Making a breakthrough in unveiling the mechanisms that play a significant role in fetal eye development, a team of scientists at Cincinnati Children's Hospital Medical Center and the University of California found exposure to light during pregnancy plays an important role in a baby's vision related health.
The findings reported online in journal Nature come as a contradiction to the earlier belief that exposure to light after birth has a significant effect for a healthy eye.
"This fundamentally changes our understanding of how the retina develops," co-author of the study, Dr. Richard Lang, said in a news release. "We have identified a light-response pathway that controls the number of retinal neurons. This has downstream effects on developing vasculature in the eye and is important because several major eye diseases are vascular diseases."
The new study found entry of large numbers of photons (quantum of light) into the mother's body during the last stages of pregnancy directly activating a protein, known as melanopsin in the fetus that plays an important role in vision.

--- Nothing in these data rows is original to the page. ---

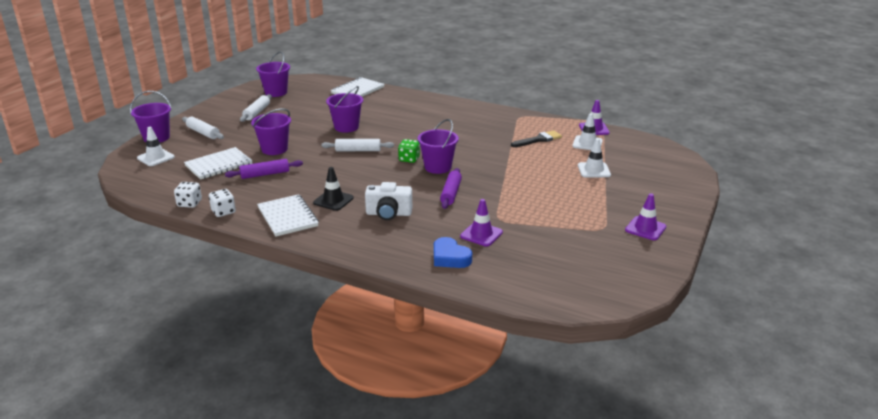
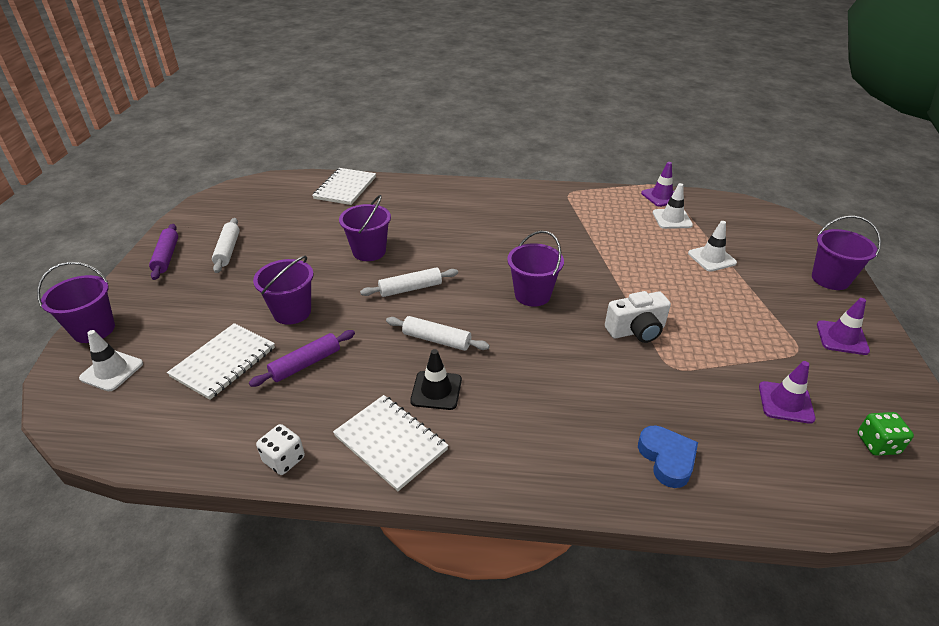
camera: 20 degrees left, 10 degrees up
(189, 203) = (218, 456): white dice -> none
(203, 133) = (166, 304): white rolling pin -> white rolling pin (436, 340)
(276, 92) = (236, 211): purple bucket -> purple bucket (830, 279)
(388, 214) = (528, 396): white camera -> white camera (636, 331)
(409, 159) = (487, 289): green dice -> green dice (877, 444)
(450, 193) = (580, 336): purple rolling pin -> purple rolling pin (166, 257)
(450, 257) = (667, 459): blue heart -> blue heart turned 135 degrees counterclockwise
(481, 234) = (672, 401): purple traffic cone -> purple traffic cone (785, 402)
(538, 140) = (615, 224): black brush -> none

According to the authors, the light-response pathway helps in limiting the number of blood vessels formed in retina and for the development of a healthy eye. So an abnormal blood vessel development known as retinopathy of prematurity (ROP- unlimited growth of retina vessels) becomes very common in premature birth.
The findings are based on experiments conducted by the scientists on pregnant mice. Pregnant mice were subjected to dark and normal day-night environments. Function of the light response pathway and vascular development of fetal eyes were examined through altering a gene that makes melanopsin (opsin gene Opn4).
At the end of the study, proving their theory, researchers found pregnant mice who were staying in dark environment during the last stages of pregnancy and mice with mutated Opn4 gene having abnormal retinal vascular growth.